Where 200,000 people used to live, is now a flattened wasteland devoid of Palestinian life or intact homes.
Israel says it's building two new aid distribution sites to accommodate people from Gaza City to be run by the controversial Gaza Humanitarian Foundation, or GHF. The US non-profit group was set up to bypass and marginalize aid distribution by UN agencies, but its activities have exacted a horrendous cost in Palestinian lives.
Doctors Without Borders has called the GHF a "slaughter masquerading as humanitarian aid" after more than 500 people were killed as they tried to obtain food just in the first month of its operations.
Opponents also see the GHF as yet another means of drawing Palestinians out of Gaza City to the southern part of the enclave.
During this week's tour, the IDF said there would be no limits on the amount of food and humanitarian supplies delivered at the new sites.
But in an unusual joint news conference this week, private aid agencies operating in Gaza unanimously pushed back against the Israeli narratives and its displacement plan for Gaza City.
"We are seeing the systematic destruction of Palestinian life," said Caroline Willeman of Doctors Without Borders, who just left Gaza after spending several months working in hospitals there.
On the existential issue of the famine in Gaza: she said it's ongoing and the IDF images of truckloads of aid waiting to be delivered don't show the immense numbers of hungry people needing to be fed.
"While we can't say there is nothing entering anymore, it is absolutely not in balance with the enormous needs of a malnourished population," said Willeman.
Oxfam's top field person in Gaza City, Mahmood Alsaqqa, concurred.
"The number of cases of people who are starving and malnutrition cases are increasing," he said.
Salma Altaweel of the Norwegian Refugee Council who's also based in Gaza City said there are nowhere near enough tents, or temporary shelters.
Israel has permitted just 1,175 tents to enter the territory in recent weeks, whereas more than 86,000 are required, she said.
"Thousands of families have no tents, no shelter items and have no choice but to stay," said Amjad Shawa, who speaks for a Palestinian NGO association.
Other families, he said, cannot afford the cost of paying someone with a truck to help them move. A one-way trip to the southern part of Gaza can cost upward of $700 US, a fortune for families that have exhausted their money buying food that has skyrocketed in price.
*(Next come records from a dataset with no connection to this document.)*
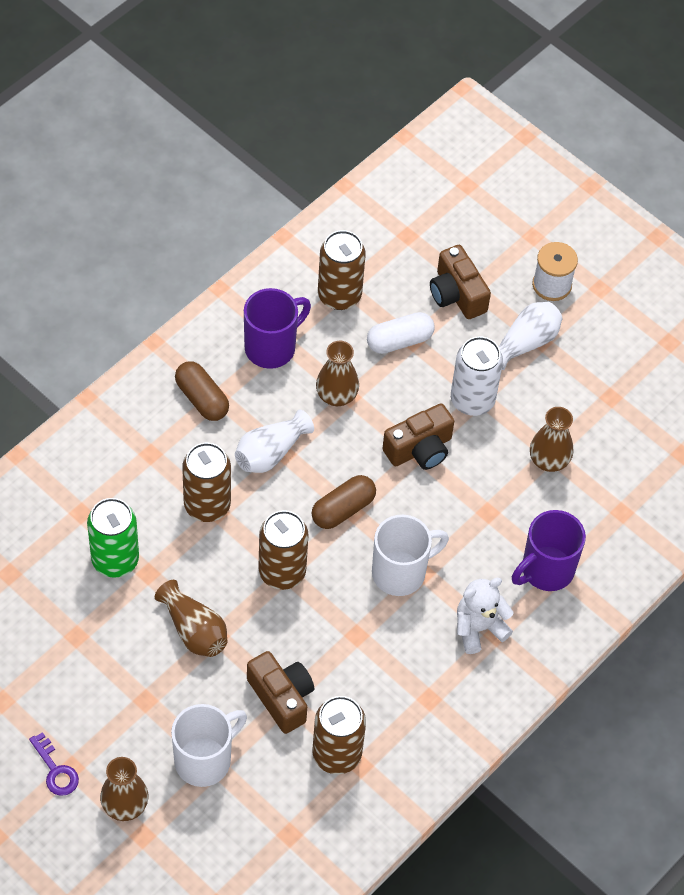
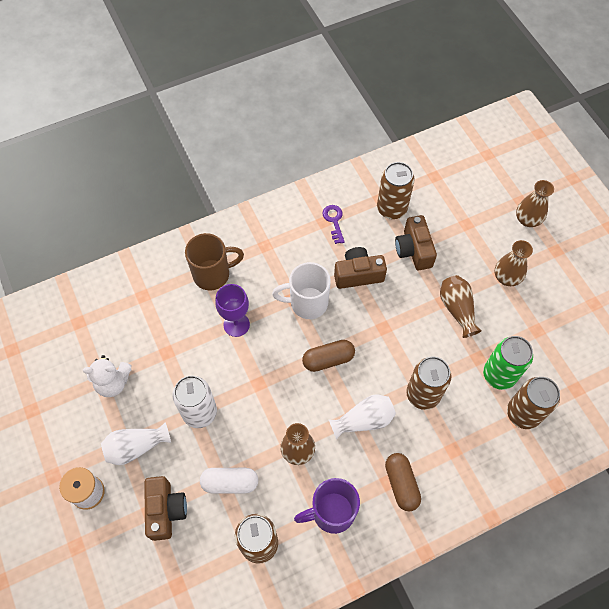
camera: 155 degrees left, 5 degrees up
(56, 770) = (566, 251): purple key -> purple key (334, 221)
(204, 760) = (472, 229): white mug -> none
(282, 572) = (386, 329): brown can -> brown can (523, 413)
(420, 449) = (255, 386): brown camera -> brown camera (358, 274)
(479, 628) = (273, 252): white teddy bear -> white teddy bear (113, 382)
(480, 515) = (236, 324): none -> purple goblet
(546, 570) = (213, 274): purple mug -> brown mug
(548, 460) = (170, 348): brown vase -> brown vase (506, 277)

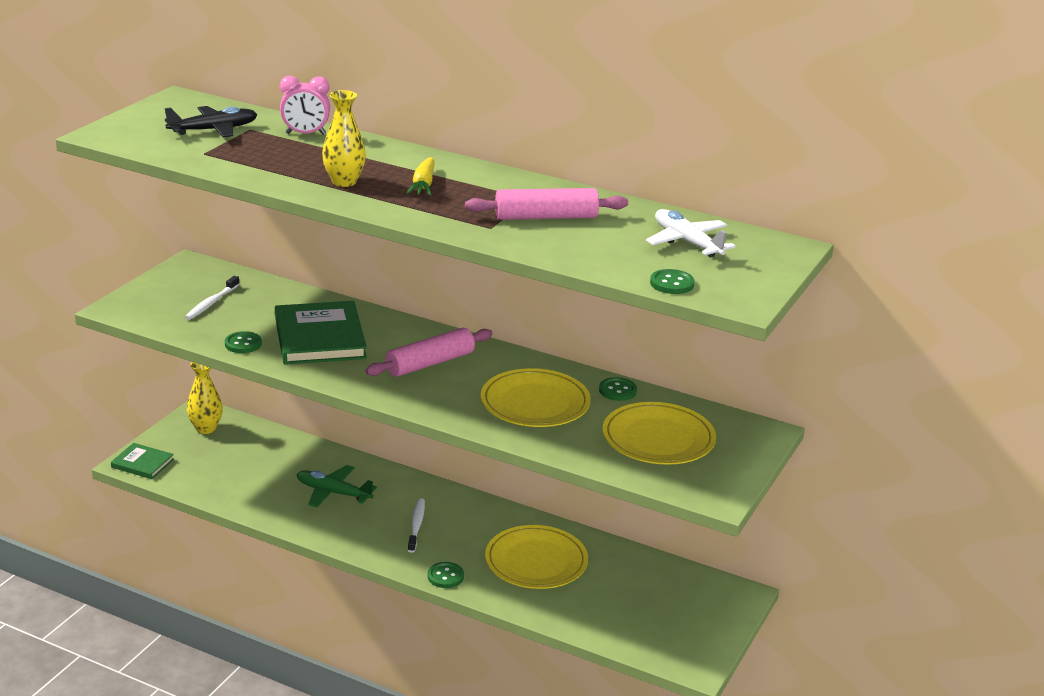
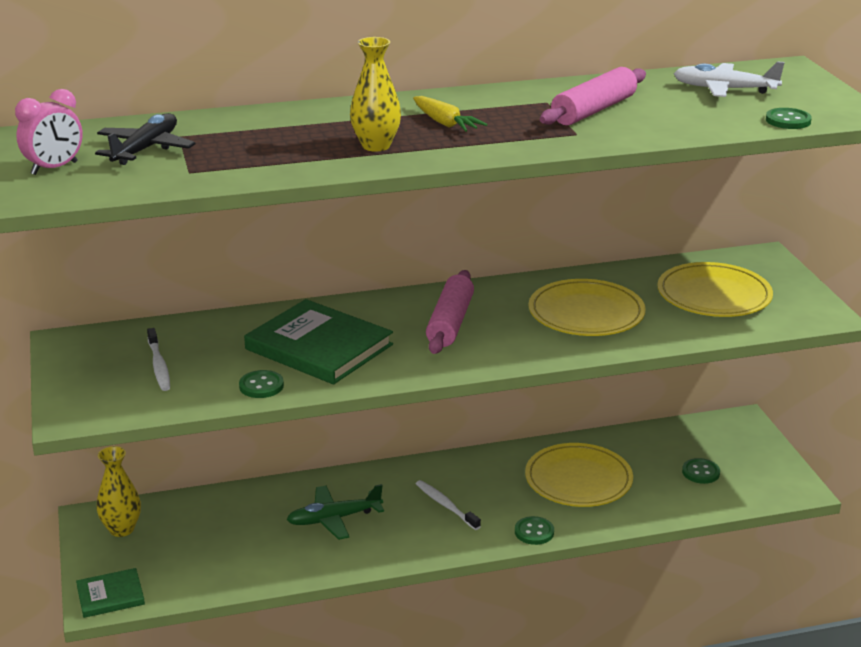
camera: 40 degrees left, 0 degrees up
(305, 134) = (241, 121): pink clock -> pink clock (54, 168)
(617, 391) = (621, 275): green button -> green button (700, 472)

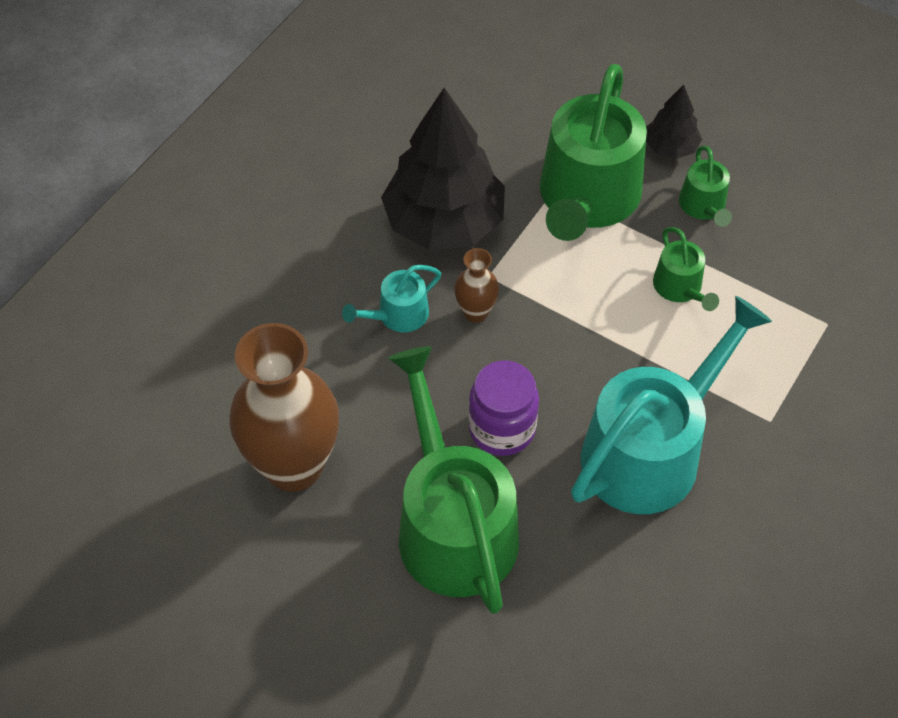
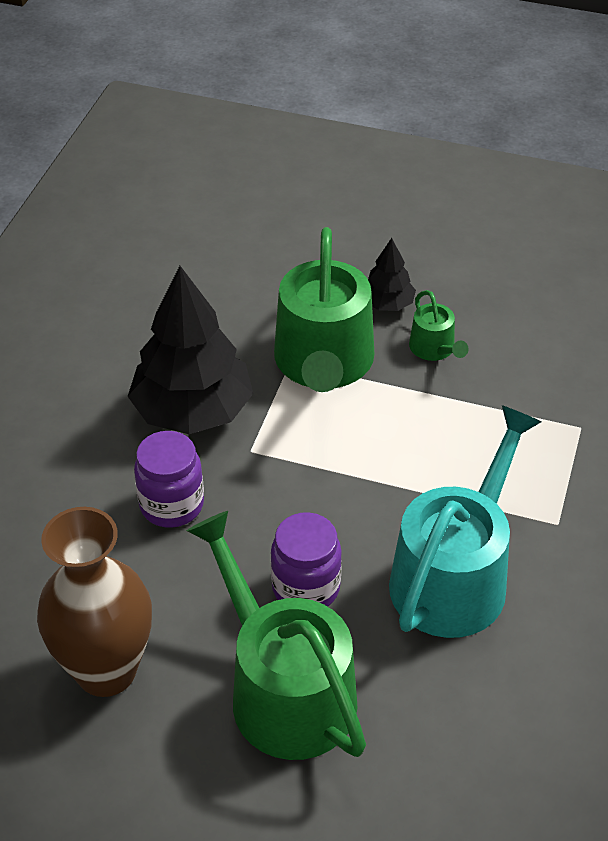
camera: 15 degrees left, 10 degrees down
(398, 315) = (171, 505): turquoise watering can -> purple jar
(475, 312) = (248, 486): brown vase -> none
(680, 287) = (436, 424): green watering can -> none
Hospitals have also been told by Israel to move their patients and their equipment out of the city, something Dr. Rami Al Shaya of Al Awda Hospital said is utterly impractical.
"How will we evacuate the equipment?" he asked. "This is madness – [the conditions] we are facing are like in a science fiction movie."
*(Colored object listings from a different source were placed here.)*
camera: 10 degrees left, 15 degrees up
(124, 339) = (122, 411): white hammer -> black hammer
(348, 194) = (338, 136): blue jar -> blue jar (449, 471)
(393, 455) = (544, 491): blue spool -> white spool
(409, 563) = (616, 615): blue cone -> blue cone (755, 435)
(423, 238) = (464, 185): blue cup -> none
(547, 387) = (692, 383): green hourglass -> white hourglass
While it's unclear how many people remain in Gaza City, the humanitarian groups estimate the number could be as high as 200,000 people.
And at any moment, those who remain know their tents could be shredded by an incoming Israeli strike.
Mariam Abu Jarad, 49, was behind the wheel of an aging pickup truck stacked to the tipping point with all of her family's belongings, including a large black water tank that used to be attached to the outside of their home.
"I swear I don't know where we are going," she said, motioning to her four children and husband who were clinging to suitcases as her vehicle tried to navigate the rough roads.
She said her family had been living in a tent at the base of one of the highrise towers in Gaza City that was toppled by Israel. When the IFD blew it up, she says the force of the explosion sent debris flying everywhere, blowing apart her tent and setting on fire the belongings of many of the families around here.
"There is no life in Gaza," she said. "Its all fear."